• INSTRUCTION 1
Using the film questionnaire text, state whether each statement agrees with it. Give yes or no for each, with the deciding words of the text quoted exactly. (a) The first movie the writer can recall seeing in a theater is Superman starring Christopher Reeve. (b) The theater gave out glow-in-the-dark kryptonite rocks for free. (c) The writer has held a job at a comics store.
• INSTRUCTION 2
Put the stretch of the records from the line containing "What are all" through the end of the records into a Markdown table with the columns Row and Line, one numbered row per line. Skip blank lines and leave the pictures out.

START SUPPLIED PASSAGE

ONE (1) earliest film-related memory:
Really kinda of a too-vague question, so I’m just gonna go with the first movie I can recall seeing in the theatre. That would be Superman starring Christopher Reeve. The theater sold glow-in-the-dark kryptonite rocks and I got one.
TWO (2) favorite lines from movies:
"We've all been raised on television to believe that one day we'd all be millionaires, and movie gods, and rock stars. But we won't. And we're slowly learning that fact. And we're very, very pissed off."
"If only you could see what I’ve seen with your eyes"
THREE (3) jobs you'd do if you could not work in the "biz":
As if I worked in the "biz."
For which I am currently completely unqualified...
Helicopter Pilot
Detective
Astrofuckingnaut
FOUR (4) jobs you actually have held outside the industry:
Retail from K-Mart (ugh) to comics store (hells yeah)

END SUPPLIED PASSAGE
START RECORD EXCERPTS

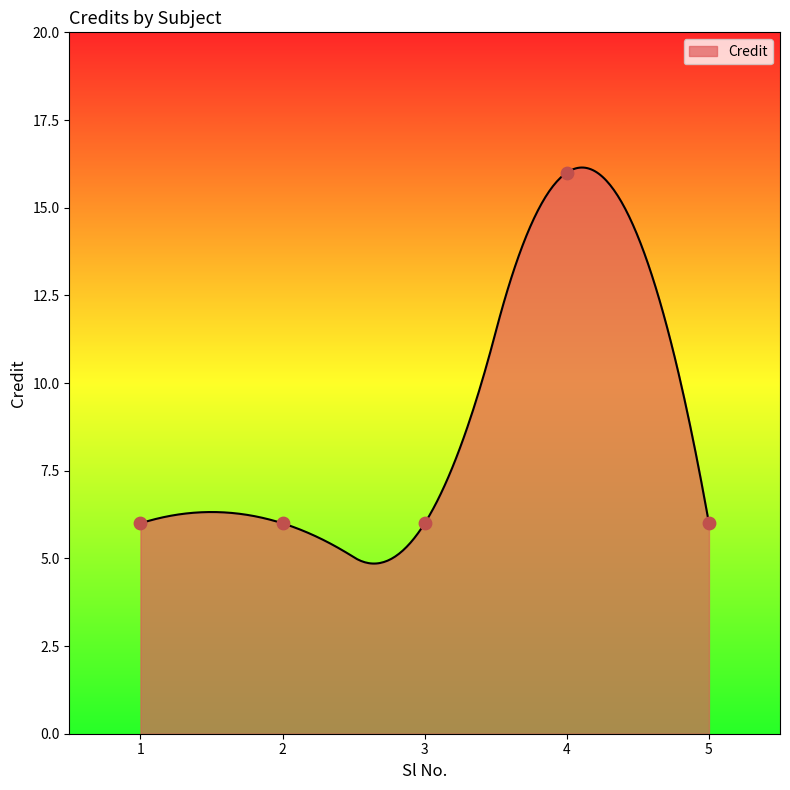

What is the ratio of the value at 5 to the value at 3?

1.0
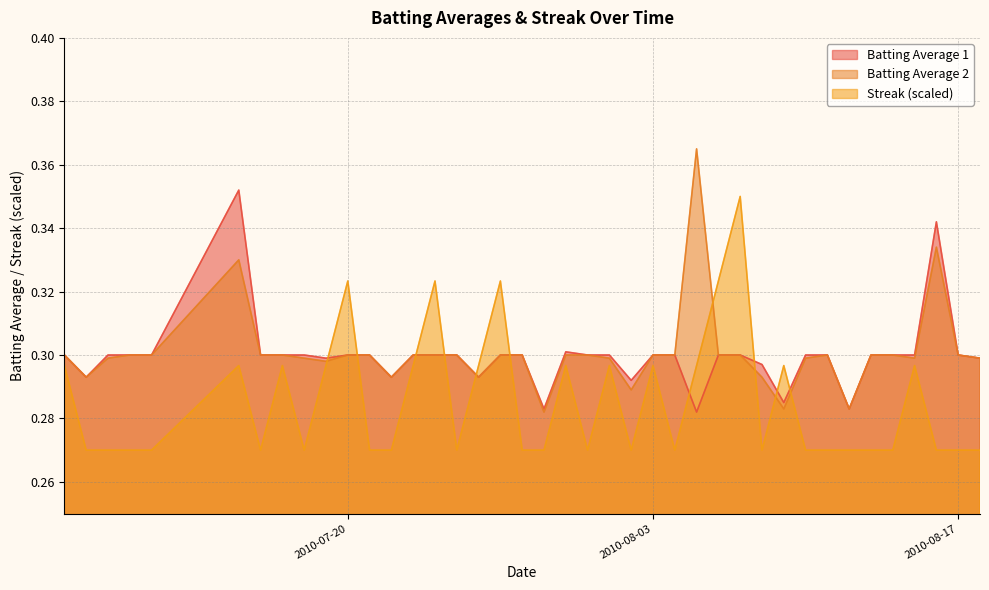

How many interior local valleys does the Batting Average 2 series have?

9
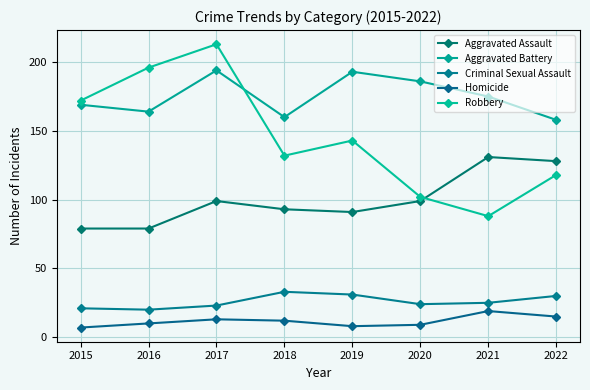

Where do Robbery and Aggravated Assault first cross each other?

2020 and 2021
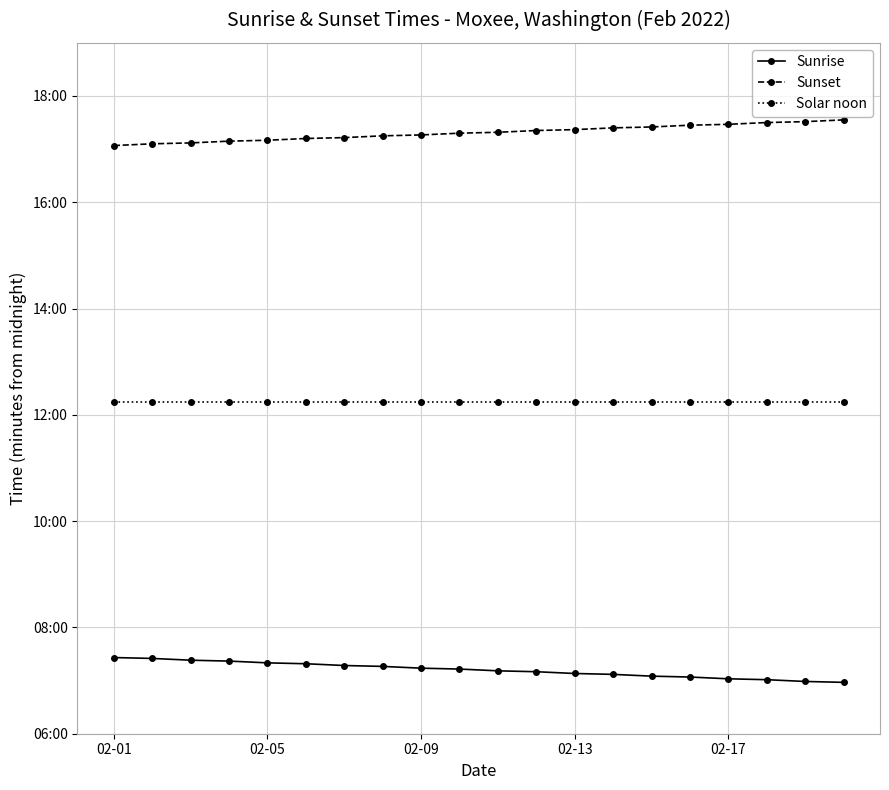

What are all the series names shown in the legend?

Sunrise, Sunset, Solar noon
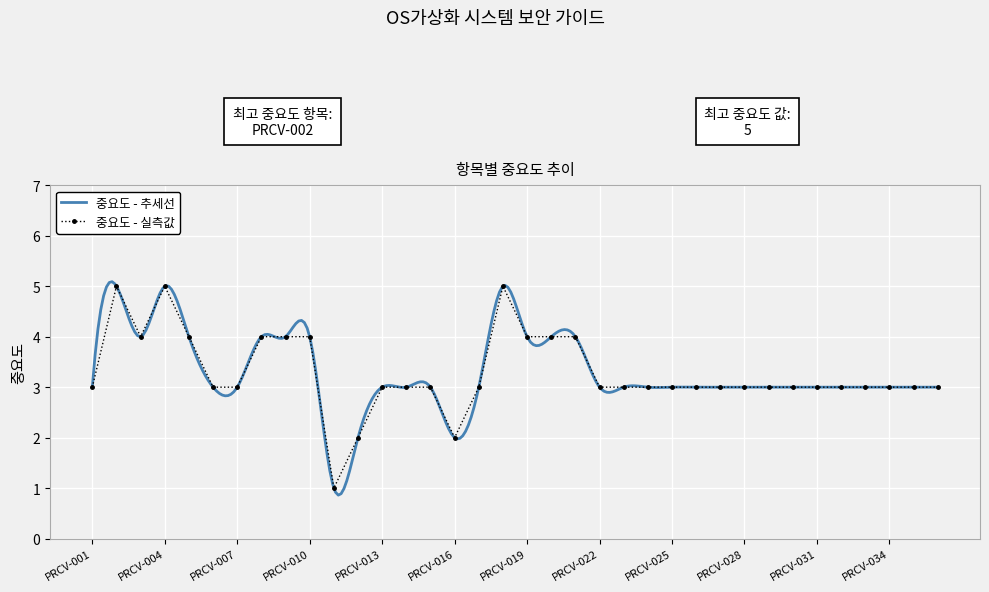

What is the greatest value displayed?

5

END RECORD EXCERPTS

• SOLUTION 1
(a) Yes: "That would be Superman starring Christopher Reeve."
(b) No: "The theater sold glow-in-the-dark kryptonite rocks and I got one."
(c) Yes: "Retail from K-Mart (ugh) to comics store (hells yeah)"

• SOLUTION 2
| Row | Line |
|---|---|
| 1 | What are all the series names shown in the legend? |
| 2 | Sunrise, Sunset, Solar noon |
| 3 | What is the greatest value displayed? |
| 4 | 5 |